═════ UDOSTĘPNIONY FRAGMENT

21 November 2024

Witamy na stronie

Historię Junaka zna każdy kto interesuje się motoryzacją polską. Ja chciałbym przedstawić historię mojego Junaka, który jest przygotowany do wyścigów ulicznych. Wyścigi tego rodzaju dla wyjaśnienia to impreza organizowana na wzór Tourist Trophy na wyspie Mann. Po wojnie nie było torów wyścigowych więc ścigano się po ulicach miast motocyklami często tylko lekko przerobionymi lub prosto wyjętymi ze stodoły.

Teraz coś na temat mojej zajawki tymi wyścigami. Zaczęło się to kiedy pojechałem ze znajomymi do naszych sąsiadów Czechów na taką imprezę, a dokładnie do miejscowości Branna. Widok ścigających się motocykli z lat 20,30,40,50,60,70 i 80- tych był nie do opisania. No i tak wyrosła chęć brania udziału w tego typu imprezach. Wybór motocykla padł na Junaka z dwóch powodów. Pierwszym z nich to, to że ma świetny środek ciężkości, a drugi ze względu na zaleganie w moim garażu ramy, u kolegi „Kloca” silnika a u Zygberta zawieszenia, skrzyni biegów i innych drobiazgów. Z takiej zbieraniny powstał właśnie mój Junak o numerze startowym J1. Budowa trwała 6 miesięcy, aż do pierwszego startu w Brannej. Nie obyło się oczywiście bez pomocy kilku ludzi min. pana Nadnewskiego za jego kopiały rozrządu, mojego majstra za przeróbkę głowicy i wielu innych no i oczywiście jak bym mógł zapomnieć o mojej kochanej rodzinie za zrozumienie, że nie ma mnie w domu i że tak mało czasu im poświęcam. Kocham ich za to.

══════════
═════ DANE DO ĆWICZENIA

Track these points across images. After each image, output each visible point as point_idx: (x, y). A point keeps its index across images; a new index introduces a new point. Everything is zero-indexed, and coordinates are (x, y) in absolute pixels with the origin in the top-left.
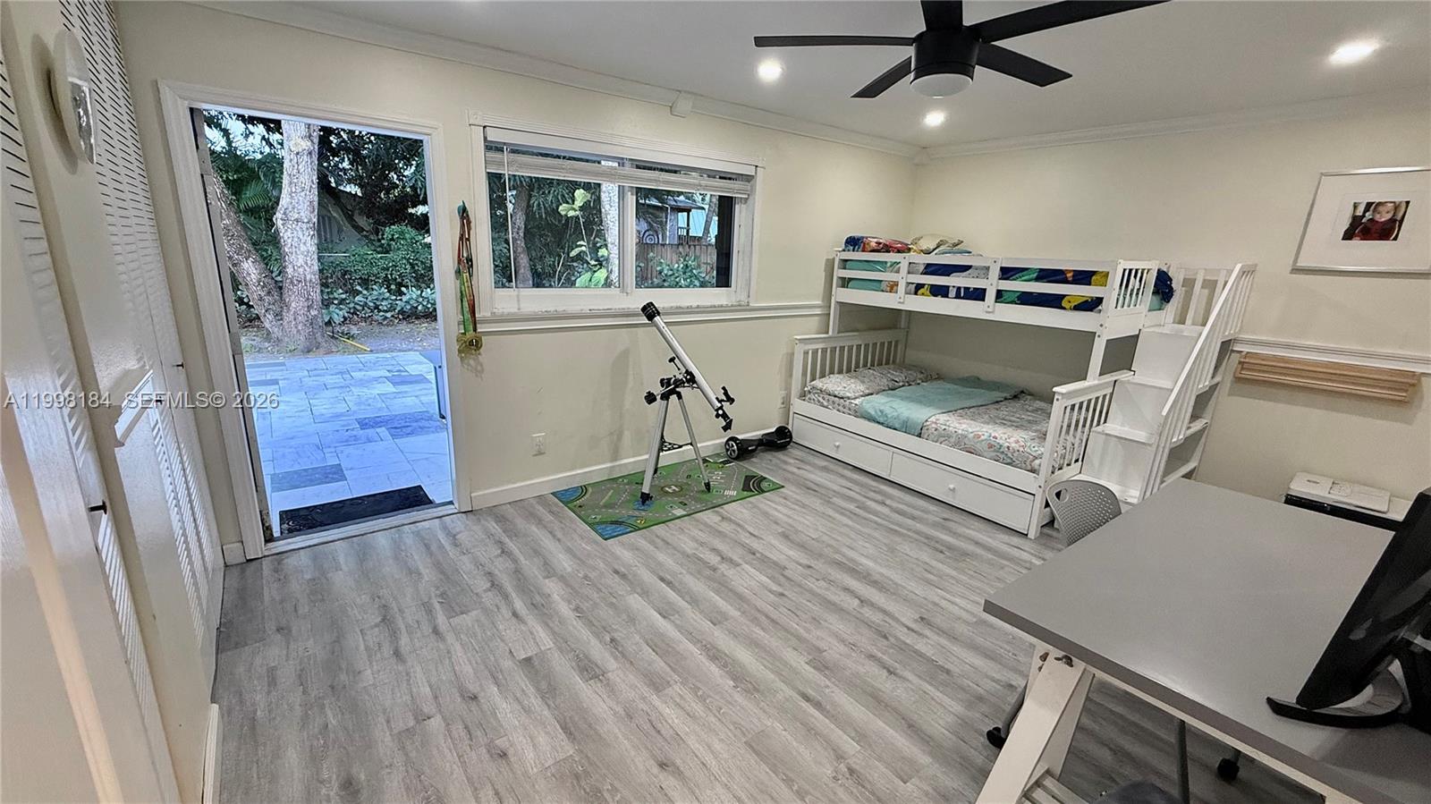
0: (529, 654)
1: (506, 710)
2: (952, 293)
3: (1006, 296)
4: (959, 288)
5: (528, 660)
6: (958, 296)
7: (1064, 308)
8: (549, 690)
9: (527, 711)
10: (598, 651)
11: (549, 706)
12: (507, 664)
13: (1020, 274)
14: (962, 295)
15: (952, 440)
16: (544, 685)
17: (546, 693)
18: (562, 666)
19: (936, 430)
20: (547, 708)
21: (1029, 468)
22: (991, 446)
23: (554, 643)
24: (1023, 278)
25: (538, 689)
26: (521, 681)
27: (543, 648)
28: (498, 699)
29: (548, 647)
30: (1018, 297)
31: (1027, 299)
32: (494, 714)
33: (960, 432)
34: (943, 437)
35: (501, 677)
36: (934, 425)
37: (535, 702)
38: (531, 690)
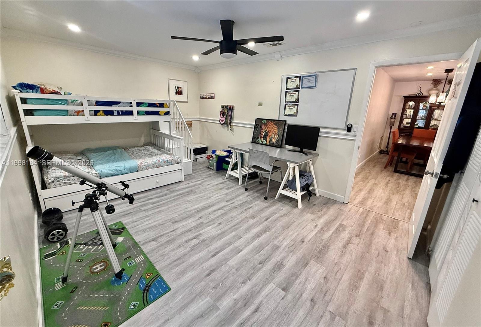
0: (280, 290)
1: (310, 286)
2: (116, 113)
3: (140, 113)
4: (118, 111)
5: (284, 289)
6: (119, 114)
7: (161, 115)
8: (294, 276)
9: (306, 279)
10: (268, 266)
11: (301, 273)
12: (290, 297)
13: (142, 105)
14: (121, 114)
15: (151, 166)
16: (294, 278)
17: (296, 276)
18: (280, 276)
19: (144, 166)
20: (302, 273)
21: (177, 163)
22: (165, 162)
23: (270, 283)
24: (144, 106)
25: (296, 279)
26: (296, 287)
27: (275, 286)
28: (308, 291)
29: (273, 285)
30: (145, 113)
31: (148, 113)
32: (314, 289)
33: (153, 162)
34: (148, 167)
35: (298, 295)
36: (143, 165)
37: (302, 278)
38: (298, 281)
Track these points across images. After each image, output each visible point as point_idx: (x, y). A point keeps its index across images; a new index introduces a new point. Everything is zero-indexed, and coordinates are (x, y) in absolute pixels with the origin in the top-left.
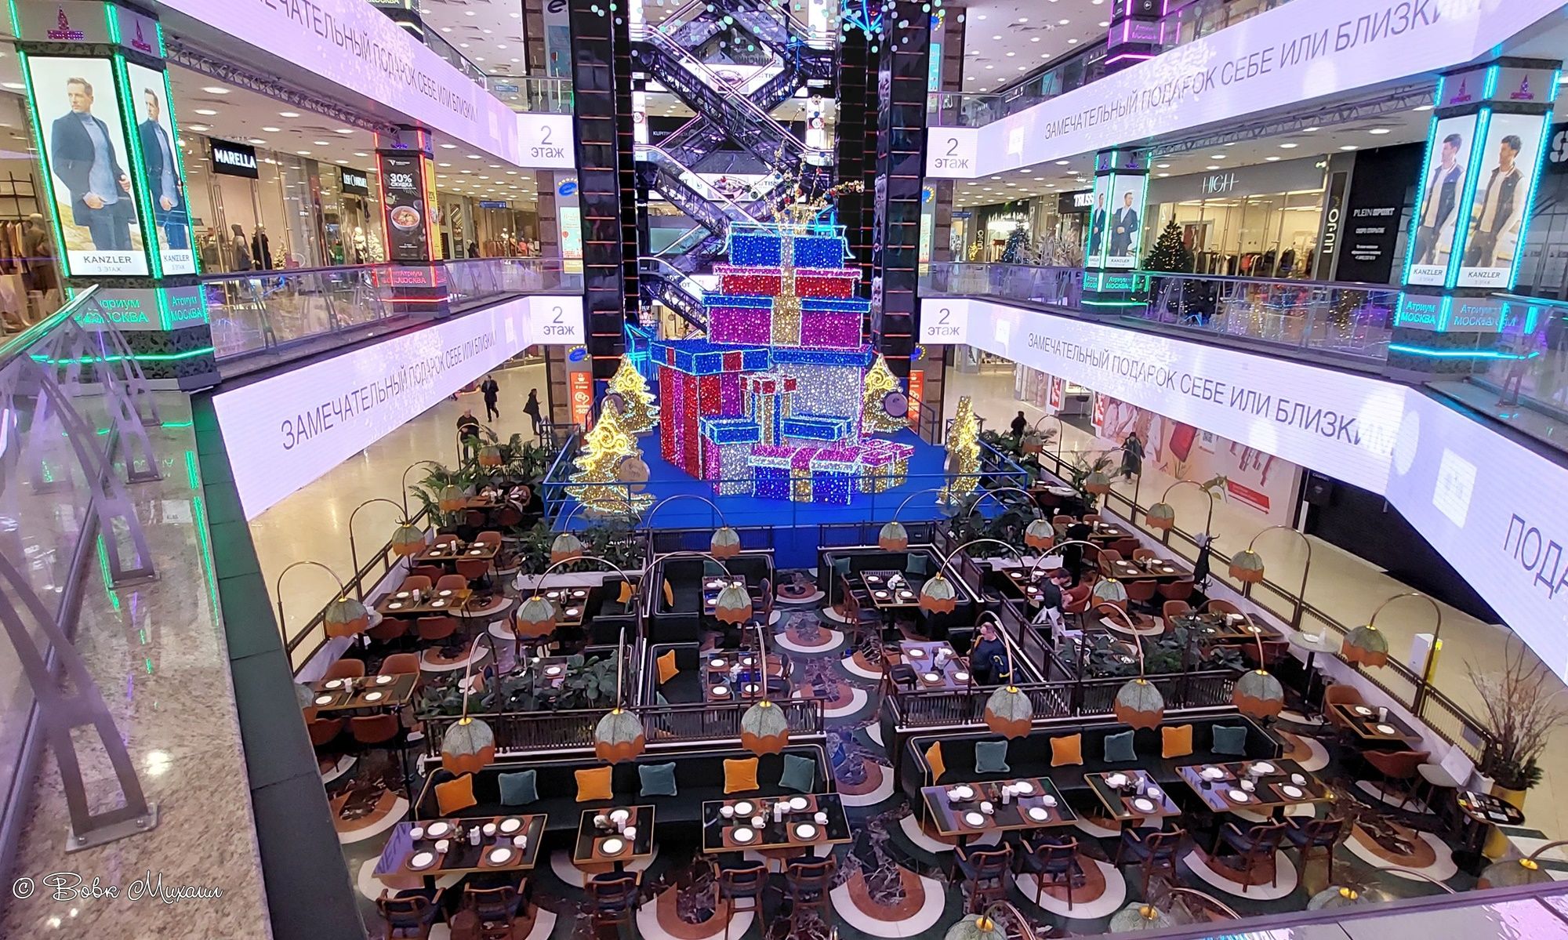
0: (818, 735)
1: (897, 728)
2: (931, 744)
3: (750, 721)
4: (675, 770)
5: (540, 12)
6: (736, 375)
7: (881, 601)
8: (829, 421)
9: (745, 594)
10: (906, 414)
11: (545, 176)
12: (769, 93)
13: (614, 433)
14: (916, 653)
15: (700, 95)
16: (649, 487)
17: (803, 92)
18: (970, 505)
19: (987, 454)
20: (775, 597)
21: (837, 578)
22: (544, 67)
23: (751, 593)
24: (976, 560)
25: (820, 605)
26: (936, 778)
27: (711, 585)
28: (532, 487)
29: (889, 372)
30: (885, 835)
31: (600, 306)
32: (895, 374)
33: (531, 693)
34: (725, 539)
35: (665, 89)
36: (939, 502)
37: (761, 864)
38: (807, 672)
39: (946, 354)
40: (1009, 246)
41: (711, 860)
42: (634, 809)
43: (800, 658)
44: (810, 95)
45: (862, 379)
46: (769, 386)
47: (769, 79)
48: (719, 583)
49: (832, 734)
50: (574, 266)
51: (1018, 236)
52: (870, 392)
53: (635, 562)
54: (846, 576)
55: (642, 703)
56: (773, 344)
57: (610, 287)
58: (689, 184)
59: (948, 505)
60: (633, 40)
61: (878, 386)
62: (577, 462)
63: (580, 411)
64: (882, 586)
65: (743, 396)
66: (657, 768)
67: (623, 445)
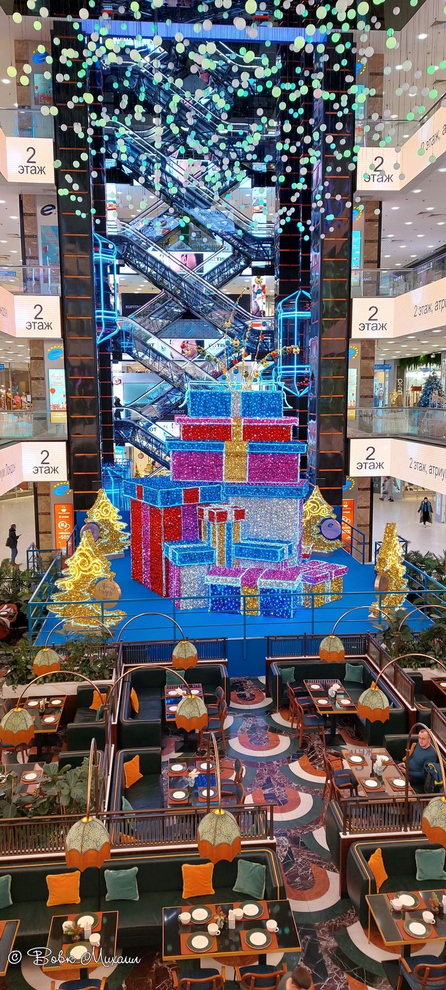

══════════

### ZASTOSUJ PRZECZYTANE
1. Przytocz dosłownie z tekstu o Junaku fragment między słowami „Witamy na stronie” a „wyjętymi ze stodoły.”, łącznie z nimi.
2. Oceń, czy poniższe stwierdzenia są zgodne z tekstem o Junaku, i przy każdym odpowiedz „tak” lub „nie”, przytaczając dosłownie rozstrzygające słowa tekstu. (a) Budowa motocykla trwała sześć miesięcy. (b) Silnik do motocykla pochodził od Zygberta. (c) Motocykl otrzymał numer startowy J1.
Rekordy stanowią osobny materiał, niezależny od tekstu o Junaku.

### ROZWIĄZANE ZADANIA
1.
Witamy na stronie

Historię Junaka zna każdy kto interesuje się motoryzacją polską. Ja chciałbym przedstawić historię mojego Junaka, który jest przygotowany do wyścigów ulicznych. Wyścigi tego rodzaju dla wyjaśnienia to impreza organizowana na wzór Tourist Trophy na wyspie Mann. Po wojnie nie było torów wyścigowych więc ścigano się po ulicach miast motocyklami często tylko lekko przerobionymi lub prosto wyjętymi ze stodoły.

2.
(a) Tak: „Budowa trwała 6 miesięcy, aż do pierwszego startu w Brannej.”
(b) Nie: „u kolegi „Kloca” silnika a u Zygberta zawieszenia, skrzyni biegów i innych drobiazgów”.
(c) Tak: „Z takiej zbieraniny powstał właśnie mój Junak o numerze startowym J1.”